- Nigerian President Tinubu returned from Britain accompanied by a 100-car convoy
- African leaders flaunt their riches despite Africa having one of the highest rates of poverty.
- The negative effects of their displays of wealth are affecting economies and public perception.
Scenes of Nigerian President Bola Tinubu’s Britain return in the last week of June raised many eyebrows when a 100-car convoy accompanied the head of state. The flashy display sparked much debate among citizens, which many felt was unnecessary and distasteful.
Given Nigeria’s current state, the overt display of wealth by the 71-year-old leader felt like a slap in the face of the citizens who currently deal with exorbitant fuel prices courtesy of the subsidy removal enacted by President Tinubu upon election.
African leaders’ tendencies to present themselves in a manner far removed from their country’s realities can cause a rift between those in power and the citizens. The increasing levels of extreme inequality and poverty are a sobering reminder that the haves continually hoard wealth to the detriment of the have-nots.
Let’s look at some of the consequences of African leaders flaunting their wealth.

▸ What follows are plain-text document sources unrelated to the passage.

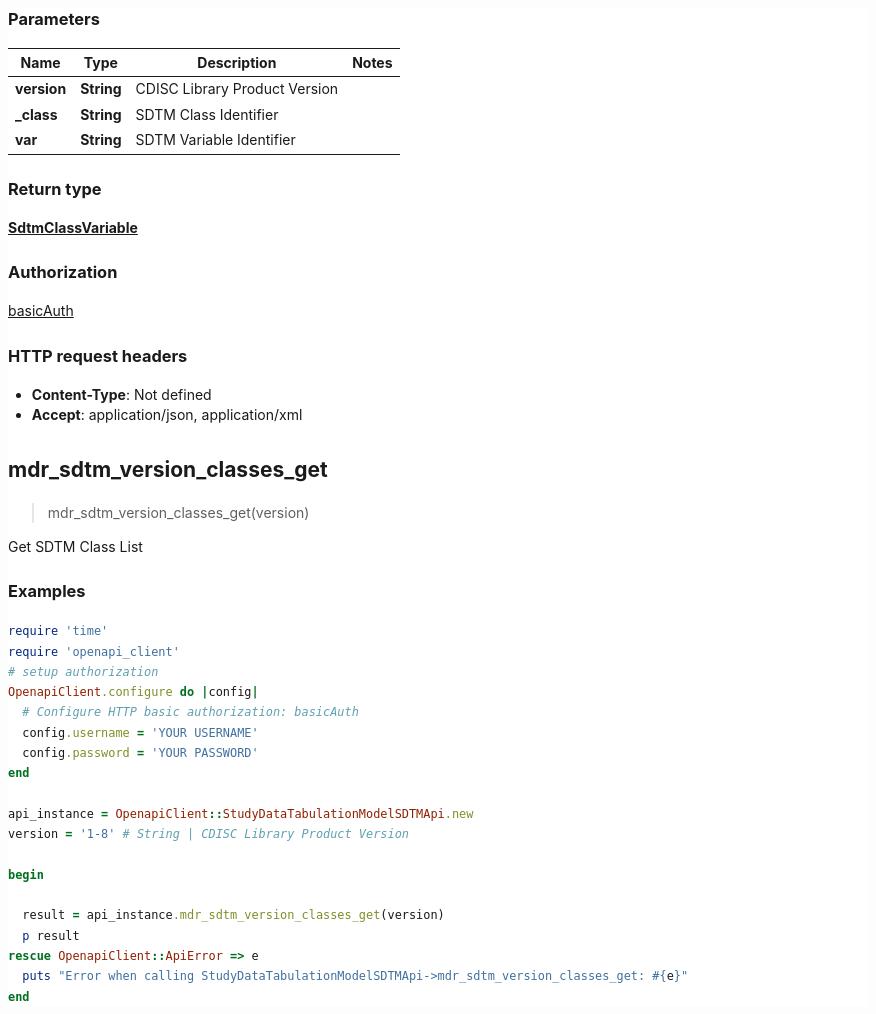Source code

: ### Parameters

| Name | Type | Description | Notes |
| ---- | ---- | ----------- | ----- |
| **version** | **String** | CDISC Library Product Version |  |
| **_class** | **String** | SDTM Class Identifier |  |
| **var** | **String** | SDTM Variable Identifier |  |

### Return type

[**SdtmClassVariable**](SdtmClassVariable.md)

### Authorization

[basicAuth](../README.md#basicAuth)

### HTTP request headers

- **Content-Type**: Not defined
- **Accept**: application/json, application/xml


## mdr_sdtm_version_classes_get

> <SdtmClasses> mdr_sdtm_version_classes_get(version)



Get SDTM Class List

### Examples

```ruby
require 'time'
require 'openapi_client'
# setup authorization
OpenapiClient.configure do |config|
  # Configure HTTP basic authorization: basicAuth
  config.username = 'YOUR USERNAME'
  config.password = 'YOUR PASSWORD'
end

api_instance = OpenapiClient::StudyDataTabulationModelSDTMApi.new
version = '1-8' # String | CDISC Library Product Version

begin
  
  result = api_instance.mdr_sdtm_version_classes_get(version)
  p result
rescue OpenapiClient::ApiError => e
  puts "Error when calling StudyDataTabulationModelSDTMApi->mdr_sdtm_version_classes_get: #{e}"
end
```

Flaunting excessive wealth can reinforce public perceptions of corruption among African leaders. When leaders display opulence while their citizens struggle with poverty, it can create a sense of injustice and deepen mistrust in the government. Stories of government officials eliciting funds in exchange for contracts are shared across the continent. Most recently, the pandemic created a conducive environment for dodgy dealings like bogus companies, PPE scandals and illegal tender awarding.

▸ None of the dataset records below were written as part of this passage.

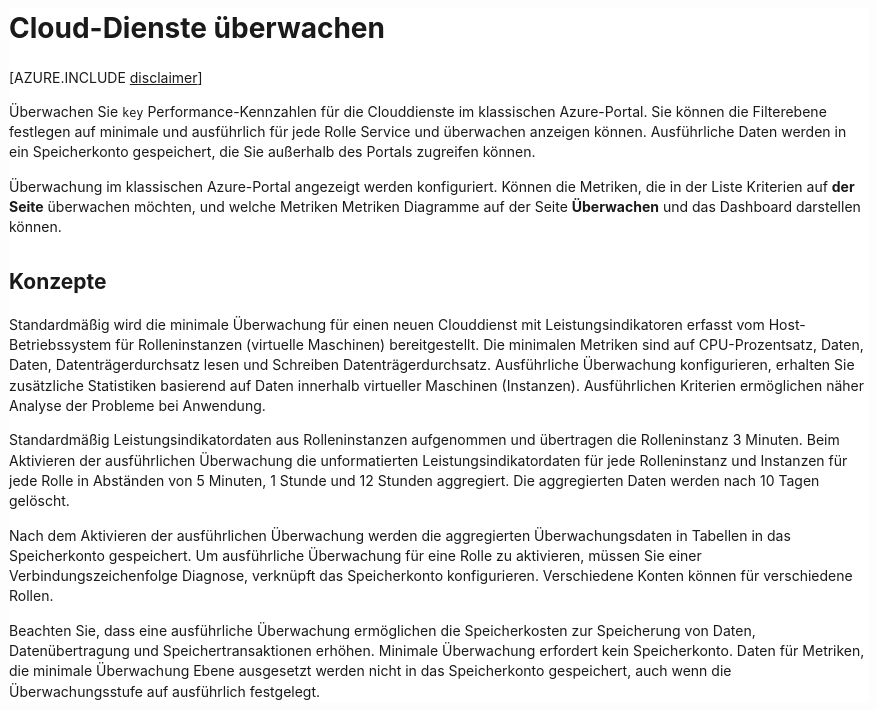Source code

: <properties 
    pageTitle="Cloud-Dienst überwachen | Microsoft Azure" 
    description="Informationen Sie zum Cloud-Diensten mit klassischen Azure-Portal überwachen." 
    services="cloud-services" 
    documentationCenter="" 
    authors="rboucher" 
    manager="timlt" 
    editor=""/>

<tags 
    ms.service="cloud-services" 
    ms.workload="tbd" 
    ms.tgt_pltfrm="na" 
    ms.devlang="na" 
    ms.topic="article" 
    ms.date="08/04/2015" 
    ms.author="robb"/>


# <a name="how-to-monitor-cloud-services"></a>Cloud-Dienste überwachen

[AZURE.INCLUDE [disclaimer](../../includes/disclaimer.md)]

Überwachen Sie `key` Performance-Kennzahlen für die Clouddienste im klassischen Azure-Portal. Sie können die Filterebene festlegen auf minimale und ausführlich für jede Rolle Service und überwachen anzeigen können. Ausführliche Daten werden in ein Speicherkonto gespeichert, die Sie außerhalb des Portals zugreifen können. 

Überwachung im klassischen Azure-Portal angezeigt werden konfiguriert. Können die Metriken, die in der Liste Kriterien auf **der Seite** überwachen möchten, und welche Metriken Metriken Diagramme auf der Seite **Überwachen** und das Dashboard darstellen können. 

## <a name="concepts"></a>Konzepte

Standardmäßig wird die minimale Überwachung für einen neuen Clouddienst mit Leistungsindikatoren erfasst vom Host-Betriebssystem für Rolleninstanzen (virtuelle Maschinen) bereitgestellt. Die minimalen Metriken sind auf CPU-Prozentsatz, Daten, Daten, Datenträgerdurchsatz lesen und Schreiben Datenträgerdurchsatz. Ausführliche Überwachung konfigurieren, erhalten Sie zusätzliche Statistiken basierend auf Daten innerhalb virtueller Maschinen (Instanzen). Ausführlichen Kriterien ermöglichen näher Analyse der Probleme bei Anwendung.

Standardmäßig Leistungsindikatordaten aus Rolleninstanzen aufgenommen und übertragen die Rolleninstanz 3 Minuten. Beim Aktivieren der ausführlichen Überwachung die unformatierten Leistungsindikatordaten für jede Rolleninstanz und Instanzen für jede Rolle in Abständen von 5 Minuten, 1 Stunde und 12 Stunden aggregiert. Die aggregierten Daten werden nach 10 Tagen gelöscht.

Nach dem Aktivieren der ausführlichen Überwachung werden die aggregierten Überwachungsdaten in Tabellen in das Speicherkonto gespeichert. Um ausführliche Überwachung für eine Rolle zu aktivieren, müssen Sie einer Verbindungszeichenfolge Diagnose, verknüpft das Speicherkonto konfigurieren. Verschiedene Konten können für verschiedene Rollen.

Beachten Sie, dass eine ausführliche Überwachung ermöglichen die Speicherkosten zur Speicherung von Daten, Datenübertragung und Speichertransaktionen erhöhen. Minimale Überwachung erfordert kein Speicherkonto. Daten für Metriken, die minimale Überwachung Ebene ausgesetzt werden nicht in das Speicherkonto gespeichert, auch wenn die Überwachungsstufe auf ausführlich festgelegt.

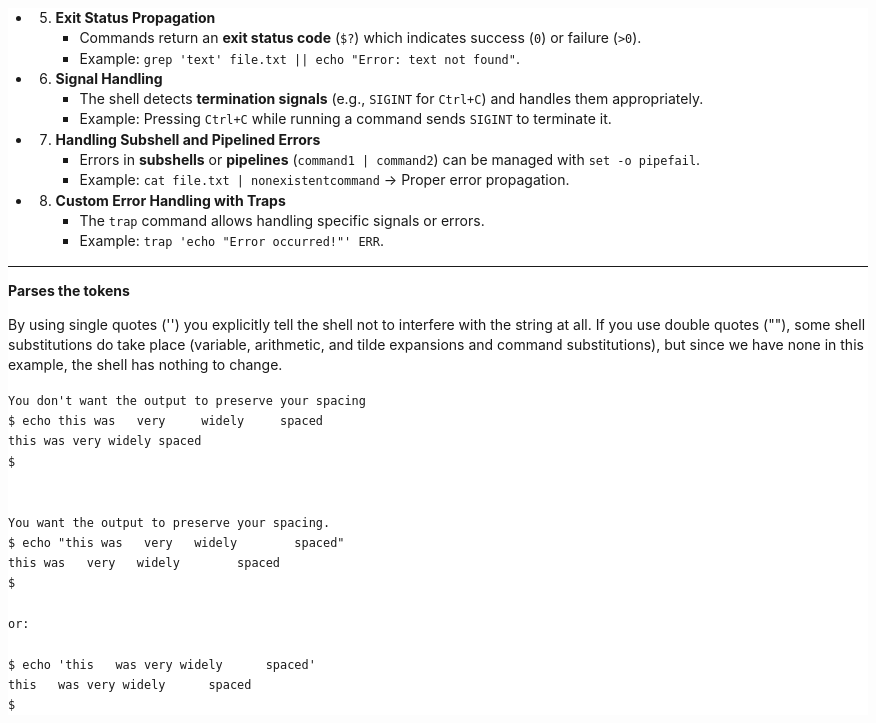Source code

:   * 5. **Exit Status Propagation**
        - Commands return an **exit status code** (`$?`) which indicates success (`0`) or failure (`>0`).
        - Example: `grep 'text' file.txt || echo "Error: text not found"`.

  * 6. **Signal Handling**
        - The shell detects **termination signals** (e.g., `SIGINT` for `Ctrl+C`) and handles them appropriately.
        - Example: Pressing `Ctrl+C` while running a command sends `SIGINT` to terminate it.

  * 7. **Handling Subshell and Pipelined Errors**
        - Errors in **subshells** or **pipelines** (`command1 | command2`) can be managed with `set -o pipefail`.
        - Example: `cat file.txt | nonexistentcommand` → Proper error propagation.

  * 8. **Custom Error Handling with Traps**
        - The `trap` command allows handling specific signals or errors.
        - Example: `trap 'echo "Error occurred!"' ERR`.

---
**Parses the tokens**

By using single quotes ('') you explicitly tell the shell not
to interfere with the string at all. If you use double quotes (""), some shell substitutions
do take place (variable, arithmetic, and tilde expansions and command substitutions),
but since we have none in this example, the shell has nothing to change.

```
You don't want the output to preserve your spacing
$ echo this was   very     widely     spaced
this was very widely spaced
$


You want the output to preserve your spacing.
$ echo "this was   very   widely        spaced"
this was   very   widely        spaced
$

or:

$ echo 'this   was very widely      spaced'
this   was very widely      spaced
$
```




```

```


```

```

Beyond domestic perception, international perceptions can be adversely affected too. A country’s international image can reinforce stereotypes and lead to decreased confidence from foreign investors, affecting economic growth and development.
One of Africa’s biggest problems is inequality and poverty. When leaders flaunt their wealth, it highlights the vast disparities between the ruling elite and the general population. This can exacerbate social tensions and increase resentment among the people. Statistics state that the wealthiest 1% of people have captured 63% of all new wealth since 2020 and that 369 million people live in extreme poverty in Sub-Saharan Africa.
However, leaders like King Mswati, the sole monarch of Eswatini, continue to line their pockets and splurge on million-dollar timepieces. Mswati and his family regularly make headlines for their extensive multimillion watch collections like the Jacob and Co Billionaire Ashoka, which costs $3 million and converts to 56 171 100,00 Swazi Lilangeni. King Mswati continues to splurge on and show off his collection even though 69% of Eswatini’s population lives below the national poverty line.
The misallocation of resources, compounded with a lack of accountability, continues to plague the continent. Leaders unashamedly divert funds meant for the betterment of their countries for personal gain, further plunging them into poverty and increasing the lack of quality education, healthcare and infrastructure. Perpetrators often succeed in this practice because transparency is merely suggested but not enforced. Those in power protect each other’s interests in exchange for monetary compensation or advancement within these institutions.
A continuous lack of good governance leads to brain drain, a colloquial term that describes the loss of human capital from one area to another. More young professionals endeavour to seek better work opportunities where their talents and skills will be better remunerated and where they will experience a higher quality of living. An estimated 70 000 skilled workers emigrate from Africa annually, leaving science and technology sectors vulnerable.
The level of wealth hoarding and flaunting at the hands of African leaders often sparks public backlash and unrest. Mishandling of state funds can cause a rapid decline in service delivery and skyrocket the cost of living therefore, citizens are left with no choice but to protest which often results in violent clashes between armed forces and demonstrators. Lives are lost and infrastructure is damaged, yet there is never any improvement or chance of reform.
What Africa needs is leaders who prioritize public service, poverty reduction, and the development of their countries to curb the state of corruption and embezzlement. There is an overwhelming amount of leaders willfully taking away livelihoods from their people by being selfish and greedy. Africa deserves a brighter future but will she ever get it?